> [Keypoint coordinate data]
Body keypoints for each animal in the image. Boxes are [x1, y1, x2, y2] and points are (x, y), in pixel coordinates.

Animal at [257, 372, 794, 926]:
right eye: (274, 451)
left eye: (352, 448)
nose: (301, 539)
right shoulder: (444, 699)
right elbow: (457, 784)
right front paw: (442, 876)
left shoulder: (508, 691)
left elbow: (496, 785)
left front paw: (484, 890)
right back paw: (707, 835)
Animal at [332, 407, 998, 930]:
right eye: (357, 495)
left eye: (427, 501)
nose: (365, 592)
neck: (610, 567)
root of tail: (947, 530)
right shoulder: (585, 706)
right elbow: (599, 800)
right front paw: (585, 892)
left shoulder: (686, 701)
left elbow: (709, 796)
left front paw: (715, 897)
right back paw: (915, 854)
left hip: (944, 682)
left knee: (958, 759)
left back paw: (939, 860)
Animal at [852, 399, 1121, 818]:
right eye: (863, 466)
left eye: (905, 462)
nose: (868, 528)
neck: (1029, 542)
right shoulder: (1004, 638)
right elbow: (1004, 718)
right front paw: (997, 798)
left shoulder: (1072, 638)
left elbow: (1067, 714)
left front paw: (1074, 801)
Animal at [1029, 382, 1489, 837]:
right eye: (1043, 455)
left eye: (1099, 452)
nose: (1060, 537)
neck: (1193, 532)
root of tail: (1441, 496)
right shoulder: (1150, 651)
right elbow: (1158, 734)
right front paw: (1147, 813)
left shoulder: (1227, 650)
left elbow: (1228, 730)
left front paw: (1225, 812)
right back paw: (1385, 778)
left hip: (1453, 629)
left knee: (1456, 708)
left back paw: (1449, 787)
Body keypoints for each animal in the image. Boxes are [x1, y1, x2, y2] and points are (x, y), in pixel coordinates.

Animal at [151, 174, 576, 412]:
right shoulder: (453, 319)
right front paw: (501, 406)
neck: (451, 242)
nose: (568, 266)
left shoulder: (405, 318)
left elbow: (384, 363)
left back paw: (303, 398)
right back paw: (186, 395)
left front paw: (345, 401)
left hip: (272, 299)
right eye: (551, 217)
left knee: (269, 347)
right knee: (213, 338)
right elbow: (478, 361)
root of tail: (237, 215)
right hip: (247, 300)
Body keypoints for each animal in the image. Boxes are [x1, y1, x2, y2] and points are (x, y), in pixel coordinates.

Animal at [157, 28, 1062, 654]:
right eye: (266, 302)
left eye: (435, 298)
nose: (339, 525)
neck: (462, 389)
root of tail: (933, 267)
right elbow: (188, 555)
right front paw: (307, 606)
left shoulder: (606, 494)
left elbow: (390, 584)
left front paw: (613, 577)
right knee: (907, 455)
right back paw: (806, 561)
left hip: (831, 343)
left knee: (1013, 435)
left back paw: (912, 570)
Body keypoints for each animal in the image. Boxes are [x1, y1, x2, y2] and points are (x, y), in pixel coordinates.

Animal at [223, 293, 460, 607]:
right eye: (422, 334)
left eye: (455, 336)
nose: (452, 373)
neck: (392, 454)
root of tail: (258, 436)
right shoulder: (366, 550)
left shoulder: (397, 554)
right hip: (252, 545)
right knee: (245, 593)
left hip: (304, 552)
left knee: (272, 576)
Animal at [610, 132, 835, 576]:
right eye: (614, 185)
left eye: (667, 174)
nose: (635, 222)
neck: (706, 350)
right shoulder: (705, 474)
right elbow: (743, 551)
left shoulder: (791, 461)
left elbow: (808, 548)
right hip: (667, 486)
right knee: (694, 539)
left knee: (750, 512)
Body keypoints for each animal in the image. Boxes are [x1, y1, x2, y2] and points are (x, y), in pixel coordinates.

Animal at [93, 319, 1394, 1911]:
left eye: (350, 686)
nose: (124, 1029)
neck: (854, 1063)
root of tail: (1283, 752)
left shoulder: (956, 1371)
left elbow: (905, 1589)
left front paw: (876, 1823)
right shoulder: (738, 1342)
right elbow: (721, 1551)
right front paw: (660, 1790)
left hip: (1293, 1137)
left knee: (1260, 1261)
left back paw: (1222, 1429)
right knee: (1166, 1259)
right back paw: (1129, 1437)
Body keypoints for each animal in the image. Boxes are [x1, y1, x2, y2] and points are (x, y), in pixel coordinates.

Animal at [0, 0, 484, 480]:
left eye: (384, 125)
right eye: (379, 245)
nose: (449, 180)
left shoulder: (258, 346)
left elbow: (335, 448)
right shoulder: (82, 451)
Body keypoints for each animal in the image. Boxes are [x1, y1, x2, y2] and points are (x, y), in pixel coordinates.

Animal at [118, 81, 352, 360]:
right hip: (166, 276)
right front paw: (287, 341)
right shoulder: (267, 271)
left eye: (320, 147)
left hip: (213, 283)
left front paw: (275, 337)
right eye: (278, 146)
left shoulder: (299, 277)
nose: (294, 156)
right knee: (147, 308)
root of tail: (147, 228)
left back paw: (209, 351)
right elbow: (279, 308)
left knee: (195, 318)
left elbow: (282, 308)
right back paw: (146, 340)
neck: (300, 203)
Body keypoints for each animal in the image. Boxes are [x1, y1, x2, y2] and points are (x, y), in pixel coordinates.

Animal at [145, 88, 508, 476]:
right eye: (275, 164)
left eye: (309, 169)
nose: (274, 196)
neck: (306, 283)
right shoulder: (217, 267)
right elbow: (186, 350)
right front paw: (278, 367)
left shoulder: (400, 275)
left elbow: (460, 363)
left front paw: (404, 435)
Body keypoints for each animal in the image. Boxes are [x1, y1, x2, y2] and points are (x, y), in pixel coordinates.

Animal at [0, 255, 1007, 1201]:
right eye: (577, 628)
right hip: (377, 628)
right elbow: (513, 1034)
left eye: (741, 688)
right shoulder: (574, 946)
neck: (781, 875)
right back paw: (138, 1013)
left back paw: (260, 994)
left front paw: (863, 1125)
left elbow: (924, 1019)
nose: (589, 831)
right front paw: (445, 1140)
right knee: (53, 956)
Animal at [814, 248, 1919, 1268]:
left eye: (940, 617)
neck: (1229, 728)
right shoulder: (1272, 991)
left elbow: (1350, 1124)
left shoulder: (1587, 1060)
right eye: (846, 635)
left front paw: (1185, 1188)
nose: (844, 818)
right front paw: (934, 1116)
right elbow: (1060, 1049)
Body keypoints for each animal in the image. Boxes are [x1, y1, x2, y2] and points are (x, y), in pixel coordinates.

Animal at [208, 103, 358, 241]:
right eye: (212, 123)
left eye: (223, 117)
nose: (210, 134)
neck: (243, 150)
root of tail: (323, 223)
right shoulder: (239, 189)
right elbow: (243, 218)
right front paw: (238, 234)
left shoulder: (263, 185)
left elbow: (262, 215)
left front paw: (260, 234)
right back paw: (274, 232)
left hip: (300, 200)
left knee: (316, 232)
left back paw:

> [PROBLEM REQUIREMENTS]
Start with the line above that contains "right front paw: (997, 798)" and stop after the line that contains "right elbow: (1158, 734)". Output those lines exactly, and only those.

> [REPLY TO THE TASK]
right front paw: (997, 798)
left shoulder: (1072, 638)
left elbow: (1067, 714)
left front paw: (1074, 801)
Animal at [1029, 382, 1489, 837]:
right eye: (1043, 455)
left eye: (1099, 452)
nose: (1060, 537)
neck: (1193, 532)
root of tail: (1441, 496)
right shoulder: (1150, 651)
right elbow: (1158, 734)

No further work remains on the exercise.